Work to be completed → The expected output is the complete listing, copied exactly.

Given data →

━━━━━━━━━━━━━━━━

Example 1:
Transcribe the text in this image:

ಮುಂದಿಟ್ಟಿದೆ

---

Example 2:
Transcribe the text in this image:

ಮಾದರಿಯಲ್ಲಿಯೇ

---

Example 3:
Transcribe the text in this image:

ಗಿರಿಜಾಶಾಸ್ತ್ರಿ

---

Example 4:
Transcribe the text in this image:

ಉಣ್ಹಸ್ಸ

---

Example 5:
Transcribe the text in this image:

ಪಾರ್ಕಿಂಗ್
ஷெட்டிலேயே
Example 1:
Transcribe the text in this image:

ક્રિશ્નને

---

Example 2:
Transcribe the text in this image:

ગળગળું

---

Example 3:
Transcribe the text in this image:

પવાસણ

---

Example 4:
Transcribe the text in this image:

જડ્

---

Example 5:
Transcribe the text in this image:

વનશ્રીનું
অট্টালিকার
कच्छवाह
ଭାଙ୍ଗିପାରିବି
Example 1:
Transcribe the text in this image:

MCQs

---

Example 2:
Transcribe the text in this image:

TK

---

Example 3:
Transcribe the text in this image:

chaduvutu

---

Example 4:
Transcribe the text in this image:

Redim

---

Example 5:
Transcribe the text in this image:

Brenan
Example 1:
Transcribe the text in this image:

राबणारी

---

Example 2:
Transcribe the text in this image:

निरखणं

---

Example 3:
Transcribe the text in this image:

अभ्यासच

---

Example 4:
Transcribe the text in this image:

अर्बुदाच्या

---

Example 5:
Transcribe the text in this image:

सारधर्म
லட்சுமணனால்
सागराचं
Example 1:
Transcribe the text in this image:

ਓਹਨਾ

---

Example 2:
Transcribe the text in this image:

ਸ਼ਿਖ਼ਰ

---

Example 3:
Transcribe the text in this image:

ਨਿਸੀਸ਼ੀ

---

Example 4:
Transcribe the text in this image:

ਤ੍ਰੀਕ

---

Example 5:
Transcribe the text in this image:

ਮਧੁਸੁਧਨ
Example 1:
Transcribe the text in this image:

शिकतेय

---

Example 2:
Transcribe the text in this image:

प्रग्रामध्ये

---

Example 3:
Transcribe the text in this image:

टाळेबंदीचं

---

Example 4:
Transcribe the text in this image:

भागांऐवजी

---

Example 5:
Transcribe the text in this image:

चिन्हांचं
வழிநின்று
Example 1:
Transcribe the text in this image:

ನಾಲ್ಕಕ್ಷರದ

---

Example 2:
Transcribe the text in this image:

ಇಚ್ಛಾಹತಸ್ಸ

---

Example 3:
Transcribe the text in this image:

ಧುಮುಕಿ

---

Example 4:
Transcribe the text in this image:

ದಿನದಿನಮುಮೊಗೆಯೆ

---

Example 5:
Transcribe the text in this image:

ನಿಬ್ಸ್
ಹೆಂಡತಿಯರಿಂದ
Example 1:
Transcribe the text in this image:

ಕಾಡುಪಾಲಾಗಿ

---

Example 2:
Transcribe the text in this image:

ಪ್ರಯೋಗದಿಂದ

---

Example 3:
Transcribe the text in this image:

━━━━━━━━━━━━━━━━

Answer space →
Example 1:
Transcribe the text in this image:

ಮುಂದಿಟ್ಟಿದೆ

---

Example 2:
Transcribe the text in this image:

ಮಾದರಿಯಲ್ಲಿಯೇ

---

Example 3:
Transcribe the text in this image:

ಗಿರಿಜಾಶಾಸ್ತ್ರಿ

---

Example 4:
Transcribe the text in this image:

ಉಣ್ಹಸ್ಸ

---

Example 5:
Transcribe the text in this image:

ಪಾರ್ಕಿಂಗ್
ஷெட்டிலேயே
Example 1:
Transcribe the text in this image:

ક્રિશ્નને

---

Example 2:
Transcribe the text in this image:

ગળગળું

---

Example 3:
Transcribe the text in this image:

પવાસણ

---

Example 4:
Transcribe the text in this image:

જડ્

---

Example 5:
Transcribe the text in this image:

વનશ્રીનું
অট্টালিকার
कच्छवाह
ଭାଙ୍ଗିପାରିବି
Example 1:
Transcribe the text in this image:

MCQs

---

Example 2:
Transcribe the text in this image:

TK

---

Example 3:
Transcribe the text in this image:

chaduvutu

---

Example 4:
Transcribe the text in this image:

Redim

---

Example 5:
Transcribe the text in this image:

Brenan
Example 1:
Transcribe the text in this image:

राबणारी

---

Example 2:
Transcribe the text in this image:

निरखणं

---

Example 3:
Transcribe the text in this image:

अभ्यासच

---

Example 4:
Transcribe the text in this image:

अर्बुदाच्या

---

Example 5:
Transcribe the text in this image:

सारधर्म
லட்சுமணனால்
सागराचं
Example 1:
Transcribe the text in this image:

ਓਹਨਾ

---

Example 2:
Transcribe the text in this image:

ਸ਼ਿਖ਼ਰ

---

Example 3:
Transcribe the text in this image:

ਨਿਸੀਸ਼ੀ

---

Example 4:
Transcribe the text in this image:

ਤ੍ਰੀਕ

---

Example 5:
Transcribe the text in this image:

ਮਧੁਸੁਧਨ
Example 1:
Transcribe the text in this image:

शिकतेय

---

Example 2:
Transcribe the text in this image:

प्रग्रामध्ये

---

Example 3:
Transcribe the text in this image:

टाळेबंदीचं

---

Example 4:
Transcribe the text in this image:

भागांऐवजी

---

Example 5:
Transcribe the text in this image:

चिन्हांचं
வழிநின்று
Example 1:
Transcribe the text in this image:

ನಾಲ್ಕಕ್ಷರದ

---

Example 2:
Transcribe the text in this image:

ಇಚ್ಛಾಹತಸ್ಸ

---

Example 3:
Transcribe the text in this image:

ಧುಮುಕಿ

---

Example 4:
Transcribe the text in this image:

ದಿನದಿನಮುಮೊಗೆಯೆ

---

Example 5:
Transcribe the text in this image:

ನಿಬ್ಸ್
ಹೆಂಡತಿಯರಿಂದ
Example 1:
Transcribe the text in this image:

ಕಾಡುಪಾಲಾಗಿ

---

Example 2:
Transcribe the text in this image:

ಪ್ರಯೋಗದಿಂದ

---

Example 3:
Transcribe the text in this image:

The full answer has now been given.